## START SOURCE TEXT
Persisted checkpoint data.

public class CompletedCheckpoint implements Serializable {
private final long checkpointId;
private final Map<ActionStateKey, ActionState> taskStates;
private final Map<Long, TaskStatistics> taskStatistics;
private final long completedTimestamp;
}

public class ActionState implements Serializable {
private final ActionStateKey key; // (pipelineId, actionId)
private final Map<Integer, ActionSubtaskState> subtaskStates;
}

public class ActionSubtaskState implements Serializable {
private final int subtaskIndex;
private final byte[] state; // Serialized state
}

2.3 CheckpointStorage

Abstraction for checkpoint persistence.

public interface CheckpointStorage {
/**
* Store completed checkpoint
*/
void storeCheckpoint(CompletedCheckpoint checkpoint) throws IOException;

/**
* Get latest checkpoint
*/
Optional<CompletedCheckpoint> getLatestCheckpoint() throws IOException;

/**
* Get specific checkpoint by ID
*/
Optional<CompletedCheckpoint> getCheckpoint(long checkpointId) throws IOException;

/**
* Delete old checkpoint
*/
void deleteCheckpoint(long checkpointId) throws IOException;
}

Implementations:

  • LocalFileStorage: Local file system (testing)
  • HdfsStorage: Hadoop FileSystem-based backend; can work with HDFS/S3A/etc depending on Hadoop configuration

Note: S3 and OSS support are provided through Hadoop FileSystem configuration (e.g., fs.s3a.impl) rather than separate CheckpointStorage implementations.

3. Checkpoint Flow

3.1 Trigger Checkpoint

Trigger Conditions:

  1. Checkpoint interval elapsed (e.g., 60 seconds)
  2. Minimum pause between checkpoints elapsed (e.g., 10 seconds)
  3. Number of concurrent checkpoints < max (e.g., 1)
  4. No checkpoint in progress (for single concurrent)

3.2 Barrier Propagation

Barrier Flow Rules:

  1. Source Tasks: Start of pipeline, receive barrier from coordinator
  2. Transform Tasks: Receive from upstream, snapshot, forward downstream
  3. Sink Tasks: End of pipeline, receive from upstream, snapshot, no forward

Barrier Alignment (for tasks with multiple inputs):

// Task with 2 inputs
Input 1: ──data──data──[barrier-123]──data──data──
│ Wait!
Input 2: ──data──data──data──data──[barrier-123]──


Both barriers received, snapshot state

3.3 State Snapshot

Each task type snapshots different state:

SourceTask:

@Override
public void triggerBarrier(long checkpointId) {
// 1. Snapshot SourceReader state (splits + offsets)
List<byte[]> states = sourceFlowLifeCycle.snapshotState(checkpointId);

// 2. Create ActionSubtaskState
ActionSubtaskState state = new ActionSubtaskState(subtaskIndex, states);

// 3. Send ACK to coordinator
sendAcknowledgement(checkpointId, Collections.singletonList(state));

// 4. Forward barrier downstream
forwardBarrierToDownstream(checkpointId);
}

TransformTask:

@Override
public void triggerBarrier(long checkpointId) {
// 1. Snapshot Transform state (usually stateless, empty state)
## END SOURCE TEXT
## START GIVEN MATERIAL
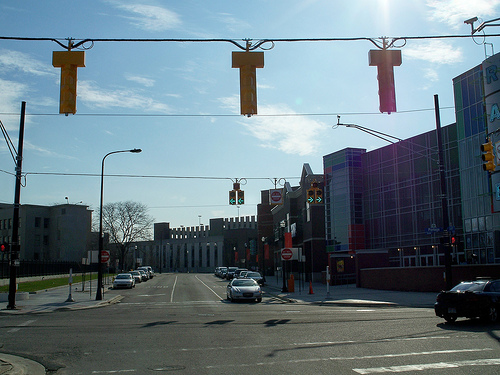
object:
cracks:
[17, 346, 62, 372]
## END GIVEN MATERIAL
#### [SET PROBLEM 1]
List every method declared in the CheckpointStorage interface of the checkpoint design text.
#### [SET PROBLEM 2]
According to the checkpoint design text, how is support for S3 and OSS provided?
#### [SET PROBLEM 3]
Continue the checkpoint design text from the point where it stops.
The material comes from a separate source and is unrelated to the checkpoint design text.

#### [FINAL RESULT 1]
storeCheckpoint, getLatestCheckpoint, getCheckpoint, deleteCheckpoint

#### [FINAL RESULT 2]
Through Hadoop FileSystem configuration (for example, fs.s3a.impl) rather than through separate CheckpointStorage implementations.

#### [FINAL RESULT 3]
List<byte[]> states = transformFlowLifeCycle.snapshotState(checkpointId);

// 2. Create ActionSubtaskState
ActionSubtaskState state = new ActionSubtaskState(subtaskIndex, states);

// 3. Send ACK
sendAcknowledgement(checkpointId, Collections.singletonList(state));

// 4. Forward barrier
forwardBarrierToDownstream(checkpointId);
}

SinkTask:

@Override
public void triggerBarrier(long checkpointId) {
// 1. Prepare commit (TWO-PHASE COMMIT)
Optional<CommitInfoT> commitInfo = sinkWriter.prepareCommit(checkpointId);

// 2. Snapshot writer state
List<StateT> writerStates = sinkWriter.snapshotState(checkpointId);

// 3. Create ActionSubtaskState (includes both commit info and state)
ActionSubtaskState state = new ActionSubtaskState(
subtaskIndex,
serialize(writerStates),
commitInfo.orElse(null)
);

// 4. Send ACK (NO forwarding - end of pipeline)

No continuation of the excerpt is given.